The second individual is Shahram Amiri, an Iranian nuclear physicist who reportedly works at the private Malek Ashtar University in Tehran, which is monitored closely by the IRGC. Amiri is likely to possess a gold mine of intelligence on Iran’s nuclear capabilities and would be eagerly sought after by U.S. and Israeli intelligence. According to Iranian media, Amiri disappeared on May 31 while performing a shortened Umrah Hajj in Saudi Arabia. Like Turkey, Saudi Arabia is an ally of the United States that could facilitate the extraction of a defector to the United States.
The third defector/abductee, who is known simply as Ardebili, is an Iranian businessman allegedly linked to the IRGC. Ardebili was reportedly in Georgia (another U.S. ally) to buy military equipment and was abducted there “a few weeks ago,” according to Iranian state media reports on Oct. 8.
Defections have played a significant role in the ongoing U.S. covert intelligence war with Iran. Iran not only has a large and powerful security apparatus to intimidate its citizenry, but it is also highly skilled in denial and deception techniques to conceal its nuclear activities. This makes it all the more difficult for an adversary like the United States or Israel to obtain information on a subject as critical and sensitive as the Iranian nuclear weapons program.
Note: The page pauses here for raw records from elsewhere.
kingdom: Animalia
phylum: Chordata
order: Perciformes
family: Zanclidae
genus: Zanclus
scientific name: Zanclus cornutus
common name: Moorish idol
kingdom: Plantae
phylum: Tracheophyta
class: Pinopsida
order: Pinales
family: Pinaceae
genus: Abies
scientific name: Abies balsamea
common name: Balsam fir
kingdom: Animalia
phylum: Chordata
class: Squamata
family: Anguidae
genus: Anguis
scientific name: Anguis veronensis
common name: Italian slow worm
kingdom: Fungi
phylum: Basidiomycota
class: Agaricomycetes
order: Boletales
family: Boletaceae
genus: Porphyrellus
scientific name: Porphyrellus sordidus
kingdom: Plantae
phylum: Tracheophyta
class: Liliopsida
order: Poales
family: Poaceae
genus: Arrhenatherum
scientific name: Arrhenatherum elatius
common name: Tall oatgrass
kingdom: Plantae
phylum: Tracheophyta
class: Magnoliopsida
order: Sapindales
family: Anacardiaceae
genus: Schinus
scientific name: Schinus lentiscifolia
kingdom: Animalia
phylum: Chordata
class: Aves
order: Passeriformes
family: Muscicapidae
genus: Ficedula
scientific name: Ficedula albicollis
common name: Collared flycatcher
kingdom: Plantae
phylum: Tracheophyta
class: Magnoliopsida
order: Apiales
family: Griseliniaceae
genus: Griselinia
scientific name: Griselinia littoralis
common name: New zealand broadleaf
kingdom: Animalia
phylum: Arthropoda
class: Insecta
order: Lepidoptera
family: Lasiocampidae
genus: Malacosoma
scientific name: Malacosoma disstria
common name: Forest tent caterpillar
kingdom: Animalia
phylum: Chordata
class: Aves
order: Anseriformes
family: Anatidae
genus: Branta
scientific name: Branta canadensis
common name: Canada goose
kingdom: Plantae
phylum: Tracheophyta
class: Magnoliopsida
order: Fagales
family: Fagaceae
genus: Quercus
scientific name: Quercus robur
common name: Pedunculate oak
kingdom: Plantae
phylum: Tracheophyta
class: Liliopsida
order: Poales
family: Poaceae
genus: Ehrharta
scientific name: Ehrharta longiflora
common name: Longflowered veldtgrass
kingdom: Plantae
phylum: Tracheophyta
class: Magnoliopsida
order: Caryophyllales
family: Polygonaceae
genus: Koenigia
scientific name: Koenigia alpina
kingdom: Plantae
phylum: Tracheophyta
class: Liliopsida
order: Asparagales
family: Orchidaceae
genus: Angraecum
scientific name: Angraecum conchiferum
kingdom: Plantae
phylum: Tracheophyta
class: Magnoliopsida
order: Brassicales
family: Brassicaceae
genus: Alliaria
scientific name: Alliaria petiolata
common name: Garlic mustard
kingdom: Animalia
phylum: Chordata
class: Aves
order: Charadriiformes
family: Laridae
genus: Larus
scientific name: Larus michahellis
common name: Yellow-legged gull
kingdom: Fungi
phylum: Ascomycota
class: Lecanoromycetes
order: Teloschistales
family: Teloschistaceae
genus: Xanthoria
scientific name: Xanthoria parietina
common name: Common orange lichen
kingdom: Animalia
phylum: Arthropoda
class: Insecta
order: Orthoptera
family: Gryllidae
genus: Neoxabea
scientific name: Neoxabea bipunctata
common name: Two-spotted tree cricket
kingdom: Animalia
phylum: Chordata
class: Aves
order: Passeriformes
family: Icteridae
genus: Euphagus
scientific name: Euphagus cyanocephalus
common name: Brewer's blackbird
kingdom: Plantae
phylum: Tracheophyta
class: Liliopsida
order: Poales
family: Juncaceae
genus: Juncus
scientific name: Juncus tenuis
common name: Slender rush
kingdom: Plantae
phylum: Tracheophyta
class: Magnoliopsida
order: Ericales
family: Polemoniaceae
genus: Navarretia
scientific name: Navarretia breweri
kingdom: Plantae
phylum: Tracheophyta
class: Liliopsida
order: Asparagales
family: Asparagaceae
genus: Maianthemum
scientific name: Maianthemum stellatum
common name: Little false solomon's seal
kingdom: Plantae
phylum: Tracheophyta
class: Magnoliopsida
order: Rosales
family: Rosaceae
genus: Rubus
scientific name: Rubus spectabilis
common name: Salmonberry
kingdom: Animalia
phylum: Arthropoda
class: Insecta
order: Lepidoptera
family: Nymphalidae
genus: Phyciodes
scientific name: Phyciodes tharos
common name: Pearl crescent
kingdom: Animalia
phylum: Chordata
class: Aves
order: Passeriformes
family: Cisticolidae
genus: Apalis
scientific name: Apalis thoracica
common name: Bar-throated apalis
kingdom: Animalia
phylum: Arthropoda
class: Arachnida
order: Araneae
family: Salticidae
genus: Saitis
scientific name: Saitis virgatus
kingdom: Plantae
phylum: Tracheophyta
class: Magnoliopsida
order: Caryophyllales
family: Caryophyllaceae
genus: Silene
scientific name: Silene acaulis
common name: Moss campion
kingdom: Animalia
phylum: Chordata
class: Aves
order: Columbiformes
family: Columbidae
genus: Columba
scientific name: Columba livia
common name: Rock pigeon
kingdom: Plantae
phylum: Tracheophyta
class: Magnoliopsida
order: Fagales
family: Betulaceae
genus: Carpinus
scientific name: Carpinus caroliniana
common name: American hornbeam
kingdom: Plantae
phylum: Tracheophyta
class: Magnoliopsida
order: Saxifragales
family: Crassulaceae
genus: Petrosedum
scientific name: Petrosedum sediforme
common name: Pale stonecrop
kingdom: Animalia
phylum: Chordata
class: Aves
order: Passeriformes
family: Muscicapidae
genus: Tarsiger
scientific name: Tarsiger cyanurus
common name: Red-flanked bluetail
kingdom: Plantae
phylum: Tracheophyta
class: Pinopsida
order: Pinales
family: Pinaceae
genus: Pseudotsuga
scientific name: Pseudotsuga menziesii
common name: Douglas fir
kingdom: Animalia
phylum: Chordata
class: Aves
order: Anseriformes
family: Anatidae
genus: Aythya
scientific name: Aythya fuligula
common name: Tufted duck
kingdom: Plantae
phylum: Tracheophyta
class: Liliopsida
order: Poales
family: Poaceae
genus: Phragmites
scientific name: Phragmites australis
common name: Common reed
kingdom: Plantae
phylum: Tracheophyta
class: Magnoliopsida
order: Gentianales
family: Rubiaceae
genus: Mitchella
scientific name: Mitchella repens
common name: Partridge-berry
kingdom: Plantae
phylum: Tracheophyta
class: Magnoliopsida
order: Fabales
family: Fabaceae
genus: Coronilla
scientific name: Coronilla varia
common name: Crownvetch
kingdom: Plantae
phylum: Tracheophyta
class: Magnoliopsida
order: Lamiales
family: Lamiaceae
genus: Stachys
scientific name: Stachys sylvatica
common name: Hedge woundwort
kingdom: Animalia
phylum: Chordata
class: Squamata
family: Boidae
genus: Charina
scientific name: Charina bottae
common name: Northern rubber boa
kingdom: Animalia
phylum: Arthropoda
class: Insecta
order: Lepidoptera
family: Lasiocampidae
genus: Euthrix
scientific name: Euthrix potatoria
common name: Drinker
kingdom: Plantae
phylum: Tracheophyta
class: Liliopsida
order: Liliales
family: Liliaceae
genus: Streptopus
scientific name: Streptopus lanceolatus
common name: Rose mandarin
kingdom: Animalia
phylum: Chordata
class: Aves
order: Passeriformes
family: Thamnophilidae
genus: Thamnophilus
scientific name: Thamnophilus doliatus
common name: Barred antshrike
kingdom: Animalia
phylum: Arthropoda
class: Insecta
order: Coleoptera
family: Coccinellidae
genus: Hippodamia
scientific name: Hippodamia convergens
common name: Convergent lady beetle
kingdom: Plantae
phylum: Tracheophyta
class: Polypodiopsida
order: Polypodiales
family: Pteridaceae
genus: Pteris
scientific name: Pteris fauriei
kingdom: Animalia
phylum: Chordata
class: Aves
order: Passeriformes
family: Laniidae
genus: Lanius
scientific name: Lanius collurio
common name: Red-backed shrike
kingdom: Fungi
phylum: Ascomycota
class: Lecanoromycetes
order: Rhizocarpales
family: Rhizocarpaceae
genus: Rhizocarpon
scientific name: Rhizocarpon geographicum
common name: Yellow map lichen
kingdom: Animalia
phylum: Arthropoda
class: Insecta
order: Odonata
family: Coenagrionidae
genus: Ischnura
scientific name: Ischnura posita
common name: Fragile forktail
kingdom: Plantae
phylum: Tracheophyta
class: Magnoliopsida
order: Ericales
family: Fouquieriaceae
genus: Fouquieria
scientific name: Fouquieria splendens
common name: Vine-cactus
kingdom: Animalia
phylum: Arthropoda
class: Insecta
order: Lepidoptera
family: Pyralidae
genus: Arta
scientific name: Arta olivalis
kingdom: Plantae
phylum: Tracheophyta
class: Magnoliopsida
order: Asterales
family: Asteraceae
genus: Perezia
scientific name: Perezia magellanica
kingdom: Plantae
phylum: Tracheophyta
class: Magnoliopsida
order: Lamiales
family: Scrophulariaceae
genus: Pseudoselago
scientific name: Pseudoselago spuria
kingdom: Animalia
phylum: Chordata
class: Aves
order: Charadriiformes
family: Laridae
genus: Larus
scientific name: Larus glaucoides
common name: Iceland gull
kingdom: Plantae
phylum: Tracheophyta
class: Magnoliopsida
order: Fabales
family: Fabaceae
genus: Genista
The Iranian government is demanding both publicly and privately that the United States return these Iranian nationals if it expects Tehran to cooperate in the nuclear negotiations. The likelihood of the United States handing over any of these individuals is low. In such delicate intelligence matters, it is the responsibility of the United States to keep the defector protected to best of its ability. Moreover, Iran would not benefit much from having these defectors back in their custody. Once they have been extracted and debriefed, the defector’s utility to both countries has been spent — the United States will already have extracted as much information as it can out of him or her, likely over the course of several months. The most Iran can gain from retrieving these defectors is a better understanding of the information the defector divulged and the ability to deliver punishment (most likely death for treason).
STRATFOR has been getting indications that the intelligence obtained from the more recent Iran defections could likely result in a revised NIE on Iran’s nuclear program. However, with diplomatic talks under way, an NIE accusing Iran of developing a nuclear weapons program could also result in significant political blowback in the negotiations. As this political battle plays out — and as the nuclear negotiations continue to stall in the public arena — Iran will fret about how the intelligence obtained from these valuable defectors will be put to use in Washington, both in diplomatic dealings and in military planning.